One approach is to let the broker adapt the message format to consumer requirement. It requires the following change:

  1. Add a message.format.version configuration on broker.
  2. Bump up ProduceRequest/FetchRequest version up from V1 to V2 to indicate a new client.

It works in the following way:

  1. Producer sends message V0 or V1 to broker
  2. Broker convert the message into the version specified by message.format.version and write it to disk.
  3. When consumers send FetchRequest to broker,
    1. if the FetchRequest version is equal to message.format.version, the broker will use zero-copy transfer to send message, because the client should be able to parse the message.(Today the client will simply use the highest version to parse the response, which is )
    2. If the FetchRequest version is lower than message.format.version, the broker will not use zero-copy transfer but read the messages from disk, do the down conversion and send back to consumer.

Compatibility, Deprecation, and Migration Plan

NOTE: This part is drafted based on the assumption that KIP-31 and KIP-32 will be implemented in one patch.
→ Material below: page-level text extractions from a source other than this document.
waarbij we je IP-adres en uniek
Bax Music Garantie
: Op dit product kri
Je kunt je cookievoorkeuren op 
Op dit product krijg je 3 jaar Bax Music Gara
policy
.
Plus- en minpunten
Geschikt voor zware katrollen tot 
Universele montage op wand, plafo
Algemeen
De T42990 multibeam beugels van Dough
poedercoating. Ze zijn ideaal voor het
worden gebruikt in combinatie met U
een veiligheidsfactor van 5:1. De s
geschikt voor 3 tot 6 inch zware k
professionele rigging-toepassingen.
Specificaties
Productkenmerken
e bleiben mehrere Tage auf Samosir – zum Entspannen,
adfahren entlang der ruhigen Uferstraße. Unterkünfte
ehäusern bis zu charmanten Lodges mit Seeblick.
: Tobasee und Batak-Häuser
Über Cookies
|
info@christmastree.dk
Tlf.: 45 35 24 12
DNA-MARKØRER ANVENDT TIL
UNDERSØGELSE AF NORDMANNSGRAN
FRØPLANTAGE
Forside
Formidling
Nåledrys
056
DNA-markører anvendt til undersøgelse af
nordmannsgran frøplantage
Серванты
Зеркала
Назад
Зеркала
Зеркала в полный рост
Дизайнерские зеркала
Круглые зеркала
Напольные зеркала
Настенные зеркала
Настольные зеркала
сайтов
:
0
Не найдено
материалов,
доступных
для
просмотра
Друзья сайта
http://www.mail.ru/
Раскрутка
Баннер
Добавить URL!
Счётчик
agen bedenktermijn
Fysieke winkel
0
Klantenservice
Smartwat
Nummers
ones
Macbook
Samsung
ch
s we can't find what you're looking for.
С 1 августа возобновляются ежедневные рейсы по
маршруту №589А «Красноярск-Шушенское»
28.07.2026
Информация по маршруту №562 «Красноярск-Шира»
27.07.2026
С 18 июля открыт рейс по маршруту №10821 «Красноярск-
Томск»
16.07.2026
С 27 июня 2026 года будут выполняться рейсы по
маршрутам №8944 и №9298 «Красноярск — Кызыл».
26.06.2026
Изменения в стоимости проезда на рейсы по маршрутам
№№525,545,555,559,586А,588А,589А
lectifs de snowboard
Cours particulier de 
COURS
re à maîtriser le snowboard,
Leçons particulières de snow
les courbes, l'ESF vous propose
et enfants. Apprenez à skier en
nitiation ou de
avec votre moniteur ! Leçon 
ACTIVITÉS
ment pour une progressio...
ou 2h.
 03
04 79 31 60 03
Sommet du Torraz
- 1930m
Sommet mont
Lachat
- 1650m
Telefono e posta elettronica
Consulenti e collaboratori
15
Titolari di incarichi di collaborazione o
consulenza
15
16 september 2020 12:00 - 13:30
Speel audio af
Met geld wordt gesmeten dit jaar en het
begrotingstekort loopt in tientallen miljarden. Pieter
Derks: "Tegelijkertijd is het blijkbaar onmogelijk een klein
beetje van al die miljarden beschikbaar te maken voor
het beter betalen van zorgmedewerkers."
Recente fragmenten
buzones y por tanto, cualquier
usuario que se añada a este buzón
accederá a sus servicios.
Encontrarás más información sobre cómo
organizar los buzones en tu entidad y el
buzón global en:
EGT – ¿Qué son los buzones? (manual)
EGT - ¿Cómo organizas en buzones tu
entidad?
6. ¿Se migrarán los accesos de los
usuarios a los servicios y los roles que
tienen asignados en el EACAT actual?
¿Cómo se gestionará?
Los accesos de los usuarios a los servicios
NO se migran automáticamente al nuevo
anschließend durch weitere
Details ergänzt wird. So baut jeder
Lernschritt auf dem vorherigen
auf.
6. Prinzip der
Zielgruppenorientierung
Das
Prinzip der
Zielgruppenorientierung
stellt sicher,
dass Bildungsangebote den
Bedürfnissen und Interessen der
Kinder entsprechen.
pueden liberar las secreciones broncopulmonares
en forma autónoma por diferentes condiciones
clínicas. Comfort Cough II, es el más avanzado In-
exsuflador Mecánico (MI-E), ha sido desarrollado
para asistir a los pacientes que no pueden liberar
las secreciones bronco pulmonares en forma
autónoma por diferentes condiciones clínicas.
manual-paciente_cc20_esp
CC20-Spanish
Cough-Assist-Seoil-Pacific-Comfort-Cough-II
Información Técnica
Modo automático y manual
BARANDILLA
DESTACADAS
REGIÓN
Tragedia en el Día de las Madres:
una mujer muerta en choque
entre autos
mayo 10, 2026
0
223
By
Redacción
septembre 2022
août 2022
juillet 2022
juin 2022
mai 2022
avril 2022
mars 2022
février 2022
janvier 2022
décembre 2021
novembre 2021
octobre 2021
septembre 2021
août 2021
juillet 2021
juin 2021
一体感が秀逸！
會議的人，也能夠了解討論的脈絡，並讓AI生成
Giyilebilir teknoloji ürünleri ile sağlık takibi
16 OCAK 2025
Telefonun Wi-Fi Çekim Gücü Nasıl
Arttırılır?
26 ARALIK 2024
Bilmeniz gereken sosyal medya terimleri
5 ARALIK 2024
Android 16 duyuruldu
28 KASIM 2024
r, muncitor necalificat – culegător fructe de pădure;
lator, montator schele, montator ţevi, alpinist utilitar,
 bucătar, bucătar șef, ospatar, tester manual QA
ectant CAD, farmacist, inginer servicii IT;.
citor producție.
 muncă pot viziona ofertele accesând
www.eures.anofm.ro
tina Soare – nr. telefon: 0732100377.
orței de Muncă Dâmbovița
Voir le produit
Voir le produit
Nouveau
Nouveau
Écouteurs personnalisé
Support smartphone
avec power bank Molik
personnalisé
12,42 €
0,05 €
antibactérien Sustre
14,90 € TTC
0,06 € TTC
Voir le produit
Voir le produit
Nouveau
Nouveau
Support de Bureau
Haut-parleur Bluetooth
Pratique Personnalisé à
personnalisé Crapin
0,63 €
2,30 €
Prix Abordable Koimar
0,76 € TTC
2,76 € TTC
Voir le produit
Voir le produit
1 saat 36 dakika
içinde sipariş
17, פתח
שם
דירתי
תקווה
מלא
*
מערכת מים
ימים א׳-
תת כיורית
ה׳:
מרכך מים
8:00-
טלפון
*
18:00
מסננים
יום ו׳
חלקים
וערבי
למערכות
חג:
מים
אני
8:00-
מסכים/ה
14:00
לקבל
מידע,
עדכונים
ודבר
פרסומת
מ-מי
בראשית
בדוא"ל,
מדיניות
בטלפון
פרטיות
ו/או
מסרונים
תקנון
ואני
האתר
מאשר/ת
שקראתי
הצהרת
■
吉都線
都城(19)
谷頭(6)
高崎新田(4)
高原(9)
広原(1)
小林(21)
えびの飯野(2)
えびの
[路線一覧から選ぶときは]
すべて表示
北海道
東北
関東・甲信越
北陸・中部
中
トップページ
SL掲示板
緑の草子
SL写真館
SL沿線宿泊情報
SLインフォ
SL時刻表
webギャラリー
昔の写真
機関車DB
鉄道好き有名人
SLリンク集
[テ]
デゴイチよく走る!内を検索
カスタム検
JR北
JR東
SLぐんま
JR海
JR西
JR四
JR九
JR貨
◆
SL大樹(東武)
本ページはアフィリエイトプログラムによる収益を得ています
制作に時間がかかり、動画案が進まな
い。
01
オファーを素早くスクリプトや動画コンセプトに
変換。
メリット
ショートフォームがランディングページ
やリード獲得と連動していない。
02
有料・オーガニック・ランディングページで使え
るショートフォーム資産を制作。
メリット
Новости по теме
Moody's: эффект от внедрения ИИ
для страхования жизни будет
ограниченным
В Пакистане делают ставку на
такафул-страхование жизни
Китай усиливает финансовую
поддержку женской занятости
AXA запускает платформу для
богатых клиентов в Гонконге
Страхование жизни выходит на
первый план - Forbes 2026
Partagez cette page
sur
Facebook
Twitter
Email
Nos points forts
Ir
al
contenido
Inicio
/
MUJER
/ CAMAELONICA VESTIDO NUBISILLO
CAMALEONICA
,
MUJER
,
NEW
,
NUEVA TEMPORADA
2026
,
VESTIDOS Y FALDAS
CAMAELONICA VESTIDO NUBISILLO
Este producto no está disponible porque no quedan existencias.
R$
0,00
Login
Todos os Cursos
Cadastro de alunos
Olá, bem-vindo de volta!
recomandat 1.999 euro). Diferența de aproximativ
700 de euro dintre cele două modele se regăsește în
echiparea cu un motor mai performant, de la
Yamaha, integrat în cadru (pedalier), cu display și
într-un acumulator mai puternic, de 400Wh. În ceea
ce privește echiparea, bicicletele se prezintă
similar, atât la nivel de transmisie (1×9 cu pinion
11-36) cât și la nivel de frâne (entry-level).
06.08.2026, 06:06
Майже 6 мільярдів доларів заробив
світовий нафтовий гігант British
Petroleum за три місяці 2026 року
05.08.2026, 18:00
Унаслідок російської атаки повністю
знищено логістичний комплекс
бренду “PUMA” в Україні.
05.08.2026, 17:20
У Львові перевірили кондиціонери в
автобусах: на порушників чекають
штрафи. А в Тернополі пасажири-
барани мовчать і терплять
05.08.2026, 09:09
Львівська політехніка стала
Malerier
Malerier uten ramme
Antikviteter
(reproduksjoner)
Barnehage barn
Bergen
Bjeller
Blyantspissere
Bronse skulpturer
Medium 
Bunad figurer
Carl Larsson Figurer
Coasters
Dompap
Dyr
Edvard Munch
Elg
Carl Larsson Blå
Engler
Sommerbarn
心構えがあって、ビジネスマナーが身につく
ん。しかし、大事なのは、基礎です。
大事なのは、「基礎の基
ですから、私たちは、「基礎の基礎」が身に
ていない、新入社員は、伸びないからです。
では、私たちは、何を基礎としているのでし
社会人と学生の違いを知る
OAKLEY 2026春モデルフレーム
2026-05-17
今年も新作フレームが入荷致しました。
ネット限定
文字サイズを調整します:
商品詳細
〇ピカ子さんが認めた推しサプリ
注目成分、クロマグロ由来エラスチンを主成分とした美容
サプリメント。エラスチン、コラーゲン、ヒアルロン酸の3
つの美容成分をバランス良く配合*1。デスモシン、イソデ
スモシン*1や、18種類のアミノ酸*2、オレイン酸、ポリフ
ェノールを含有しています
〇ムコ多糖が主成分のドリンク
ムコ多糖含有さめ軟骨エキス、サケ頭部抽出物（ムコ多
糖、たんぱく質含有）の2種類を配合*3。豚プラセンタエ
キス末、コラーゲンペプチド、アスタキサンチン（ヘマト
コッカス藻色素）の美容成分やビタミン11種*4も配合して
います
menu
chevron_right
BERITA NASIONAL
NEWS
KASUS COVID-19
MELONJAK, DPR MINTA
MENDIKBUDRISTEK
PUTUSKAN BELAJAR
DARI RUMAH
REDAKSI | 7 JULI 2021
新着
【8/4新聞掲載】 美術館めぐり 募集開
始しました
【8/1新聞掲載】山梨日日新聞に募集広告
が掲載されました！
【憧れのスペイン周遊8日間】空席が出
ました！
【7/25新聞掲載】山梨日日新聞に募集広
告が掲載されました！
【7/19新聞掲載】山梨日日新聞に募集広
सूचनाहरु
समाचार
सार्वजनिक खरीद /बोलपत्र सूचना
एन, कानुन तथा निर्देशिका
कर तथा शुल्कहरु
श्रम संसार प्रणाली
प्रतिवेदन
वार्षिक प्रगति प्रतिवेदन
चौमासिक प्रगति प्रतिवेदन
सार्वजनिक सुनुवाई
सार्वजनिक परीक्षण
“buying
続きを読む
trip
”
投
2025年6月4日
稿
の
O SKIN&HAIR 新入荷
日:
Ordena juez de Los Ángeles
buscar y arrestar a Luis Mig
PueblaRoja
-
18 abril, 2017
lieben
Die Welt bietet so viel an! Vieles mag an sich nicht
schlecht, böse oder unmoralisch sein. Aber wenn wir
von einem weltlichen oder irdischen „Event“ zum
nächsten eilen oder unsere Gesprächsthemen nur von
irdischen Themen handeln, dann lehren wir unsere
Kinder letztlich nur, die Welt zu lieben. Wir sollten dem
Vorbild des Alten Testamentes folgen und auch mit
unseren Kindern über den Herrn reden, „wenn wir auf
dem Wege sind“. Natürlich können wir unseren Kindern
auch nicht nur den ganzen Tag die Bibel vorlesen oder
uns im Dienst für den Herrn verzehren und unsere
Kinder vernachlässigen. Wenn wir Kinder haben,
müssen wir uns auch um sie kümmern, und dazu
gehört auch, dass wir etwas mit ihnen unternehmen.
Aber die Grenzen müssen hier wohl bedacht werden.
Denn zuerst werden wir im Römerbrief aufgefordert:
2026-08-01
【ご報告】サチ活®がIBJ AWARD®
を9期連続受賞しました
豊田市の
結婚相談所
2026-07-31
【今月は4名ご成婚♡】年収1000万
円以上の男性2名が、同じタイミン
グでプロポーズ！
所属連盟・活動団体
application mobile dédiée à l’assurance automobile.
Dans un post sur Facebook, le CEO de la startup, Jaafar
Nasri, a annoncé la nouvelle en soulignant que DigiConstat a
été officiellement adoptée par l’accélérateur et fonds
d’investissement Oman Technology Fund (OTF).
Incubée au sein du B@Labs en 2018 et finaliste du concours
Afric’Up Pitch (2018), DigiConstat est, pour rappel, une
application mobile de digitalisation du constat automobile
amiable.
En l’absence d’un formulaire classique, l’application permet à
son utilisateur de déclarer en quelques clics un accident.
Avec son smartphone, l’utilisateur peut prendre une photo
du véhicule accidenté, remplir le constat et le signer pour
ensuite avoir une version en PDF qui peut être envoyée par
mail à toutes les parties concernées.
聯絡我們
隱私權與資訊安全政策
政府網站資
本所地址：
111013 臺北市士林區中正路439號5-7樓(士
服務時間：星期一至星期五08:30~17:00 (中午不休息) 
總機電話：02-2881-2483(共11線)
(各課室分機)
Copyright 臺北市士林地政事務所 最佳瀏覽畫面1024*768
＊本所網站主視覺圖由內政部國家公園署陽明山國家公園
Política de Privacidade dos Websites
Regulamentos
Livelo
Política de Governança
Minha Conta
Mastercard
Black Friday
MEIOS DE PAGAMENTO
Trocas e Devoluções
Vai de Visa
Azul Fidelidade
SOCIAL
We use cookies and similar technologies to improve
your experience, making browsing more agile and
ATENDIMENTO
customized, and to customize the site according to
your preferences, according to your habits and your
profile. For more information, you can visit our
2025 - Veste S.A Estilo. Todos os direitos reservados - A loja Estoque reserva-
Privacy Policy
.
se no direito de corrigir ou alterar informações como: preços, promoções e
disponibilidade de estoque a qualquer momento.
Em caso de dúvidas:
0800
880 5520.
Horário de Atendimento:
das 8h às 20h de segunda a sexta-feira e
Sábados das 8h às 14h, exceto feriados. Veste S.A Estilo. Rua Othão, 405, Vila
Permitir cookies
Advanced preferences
The proposed protocol is not backward compatible. The migration plan are as below:

  1. Bump up ProducerRequest and FetchRequest version to V2, which uses MessageAndOffset V1.
     
  2. Upgrade broker to support both ProducerRequest and FetchRequest V2 which uses magic byte 1 for MessageAndOffset.
    1. When broker sees a producer request V1 (MessageAndOffset = V0), it will decompress the message, assign offsets using relative offsets and re-compress the message. i.e. upconvert the message format to mag.
    2. When broker sees a producer request V2 (MessageAndOffset = V1), it will decompress the message for verification, assign the offset to outer message and NOT do recompression. 
    3. When broker sees a fetch request V1 (MessageAndOffset = V0), because the data format on disk is MessageAndOffset V1, it will no use the zero-copy transfer, but read the message to memory, do down-conversion, then send fetch response V1.
    4. When broker sees a fetch request V2 (MessageAndOffset = V1), it will use zero-copy transfer to reply with fetch response V2.
  3. Upgrade consumer to support both V0 and V1.
  4. Upgrade producer to send MessageAndOffset V1.

For producer, there will be no impact.

For consumers using MessageAndOffset V0, there will be some performance penalty because there is no zero-copy transfer.

During step 2 and step 3, the majority of the consumers may be still using consumers using MessageAndOffset V0, broker could consume more memory.